Abstract
The “Arab Spring” as it has been called is both a matter of great international as well as a subject of intense academic investigation. The significance of this event arises from the belief that it is a revolutionary action and therefore a turning point in the region’s history. Yet history has also shown that such great social changes may provoke a reaction and that counter revolutions are indeed possible. Surely, counter-revolutions deserve philosophical engagement; not to consider them is to avoid examining human behaviour. So how precisely must we look at revolution and counter-revolution in a time when the prevailing discourse is the war on terror?
I examine the case of Yemen. Here the spontaneous uprising was early declared a failure. Consequently politicians and analysts have made two possible scenarios imaginable. First, a civil war that will shatter a highly fragmented society, creating a space for Al-Qaida to take over assuming that it enters any vacuum which assigns it of course an almost supernatural power. Or second, the implementation of the Gulf Initiative, a political settlement proposed by the ’Friends of Yemen’, led by Saudi Arabia, GCC States, and packed by the USA and the EU States. This Initiative has been portrayed as the only force that can establish a political good even while avoiding chaos and evil. Under the weight of such an extreme choice, the Yemeni people have been compelled to live in fear of a purportedly immoral internal enemy while they are expected to draw strength and hope from a morally responsible external friend.

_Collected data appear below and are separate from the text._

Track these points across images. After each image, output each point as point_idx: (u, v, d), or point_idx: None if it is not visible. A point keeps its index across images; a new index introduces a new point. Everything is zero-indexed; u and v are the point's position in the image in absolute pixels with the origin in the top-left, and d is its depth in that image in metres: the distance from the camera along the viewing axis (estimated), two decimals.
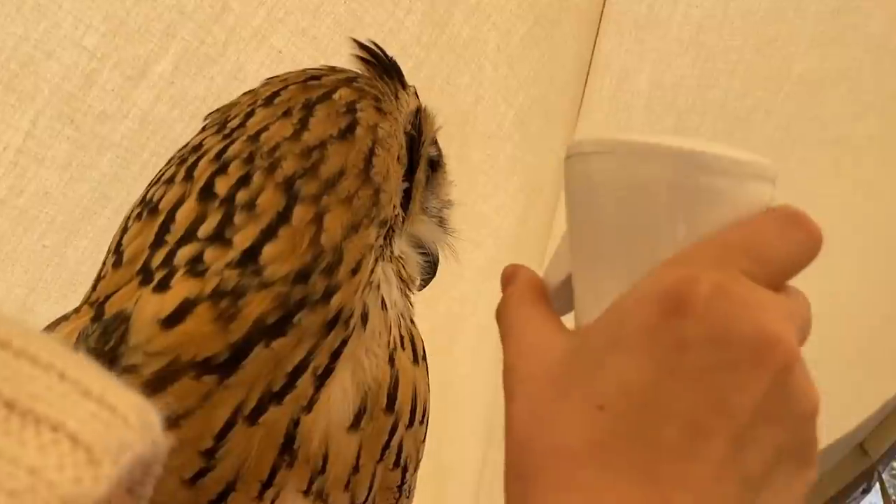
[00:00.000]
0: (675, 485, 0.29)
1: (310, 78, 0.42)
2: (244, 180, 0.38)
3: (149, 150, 0.68)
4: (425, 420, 0.46)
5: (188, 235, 0.37)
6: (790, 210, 0.33)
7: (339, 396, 0.39)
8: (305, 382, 0.37)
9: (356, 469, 0.41)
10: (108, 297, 0.37)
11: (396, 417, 0.42)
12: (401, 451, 0.44)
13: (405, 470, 0.45)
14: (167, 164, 0.41)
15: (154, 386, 0.35)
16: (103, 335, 0.36)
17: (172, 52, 0.66)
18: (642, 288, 0.31)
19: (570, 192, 0.36)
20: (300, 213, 0.37)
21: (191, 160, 0.39)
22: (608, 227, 0.34)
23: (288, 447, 0.37)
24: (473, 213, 1.06)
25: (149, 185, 0.41)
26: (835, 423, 1.40)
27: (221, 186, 0.38)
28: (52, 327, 0.39)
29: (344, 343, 0.38)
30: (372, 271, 0.40)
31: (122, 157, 0.66)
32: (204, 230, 0.37)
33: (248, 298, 0.36)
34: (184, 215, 0.38)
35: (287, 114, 0.39)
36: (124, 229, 0.40)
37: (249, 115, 0.40)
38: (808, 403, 0.30)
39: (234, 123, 0.40)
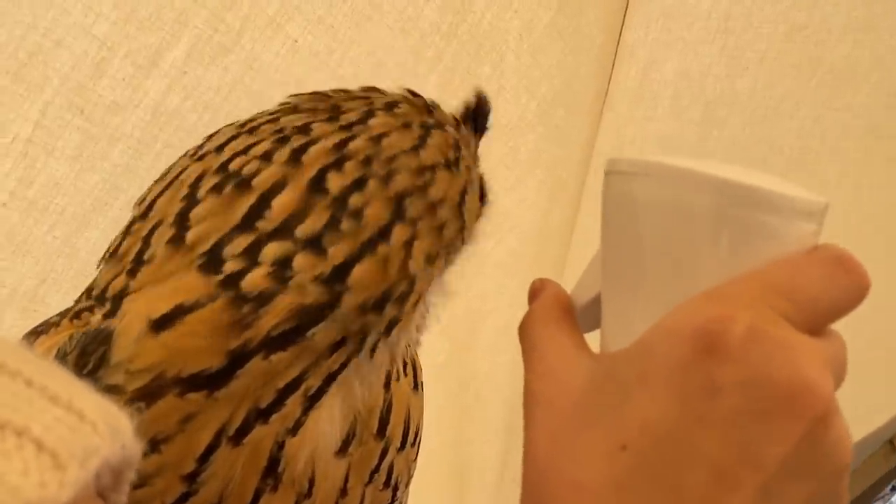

I contend that this embodied claim of ethical responsibility towards the Other is colonised by an imperial counter-revolution. Drawing on work by Emmanuel Levinas and Jacques Derrida I argue that such a morally responsible action towards the Other is indeed an amoral attempt to deactivate the emancipation of this same Other. It is my contention therefore that the discourse of responsibility has allowed the foreign sovereign to penetrate the local sovereign in a hegemonic fashion, giving birth to a new form of sovereign political subject that awards itself a factual power to make the political decision (decisionism) in the Schmittian sense.